Affiliation:
1. UCLA Department of Classics PO Box 951417, Los Angeles, CA 90095-1417 Los Angeles U.S.A.
Abstract
Abstract
This paper uses a problematic passage at Phaedo 69a–c as a case study to explore the advantages we can gain by reading Plato in his cultural context. Socrates argues that the common conception of courage is strange: people fear death, but endure it because they are afraid of greater evils. They are thus brave through fear. He proposes that we should not exchange greater pleasures, pains, and fears for lesser, like coins, but that there is the only correct coin, for which we must exchange all these things: wisdom (phronēsis). Commentators have been puzzled by the precise nature of the exchange envisaged here, sometimes labelling the coinage metaphor as inept, sometimes describing this stretch of argument as “religious” and thus not to be taken seriously.
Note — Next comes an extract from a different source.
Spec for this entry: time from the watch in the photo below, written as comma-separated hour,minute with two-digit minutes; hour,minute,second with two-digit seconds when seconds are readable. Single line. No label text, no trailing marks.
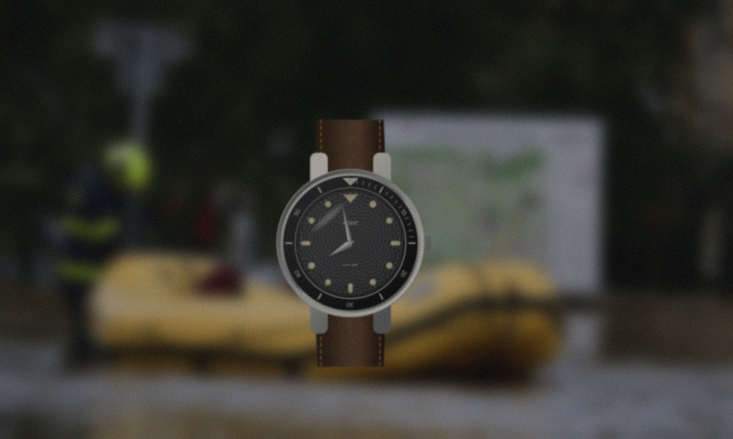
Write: 7,58
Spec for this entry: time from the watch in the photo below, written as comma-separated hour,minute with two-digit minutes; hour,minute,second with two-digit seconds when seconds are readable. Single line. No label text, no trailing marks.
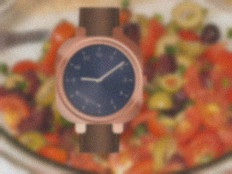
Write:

The body of the paper looks at (1) the connection between money and somatic materialism, (2) the incommensurability in Plato of financial and ethical orders, (3) financial metaphors outside Plato that connect coinage with ethics, (4) intrinsic and use values in ancient coinage, and (5) Athenian laws on coinage, weights, and measures that reflect anxiety about debased coins in the fifth and early fourth centuries. It sees the Phaedo passage as the product of a sociopolitical climate which facilitated the consideration of coinage as an embodiment of a value system and which connected counterfeit or debased currency with debased ethical types. Athenians in the early fourth century were much concerned with issues of commensurability between different currencies and with problems of debasement and counterfeiting; understanding this makes Socrates’ use of coinage metaphors less puzzling. Both the metaphor of coinage and the other metaphors in this passage of the Phaedo (painting and initiation) engage with ideas of purity, genuineness, and deception. Taken as a group, these metaphors cover a large area of contemporary popular culture and are used to illustrate a disjunction between popular and philosophical ways of looking at value.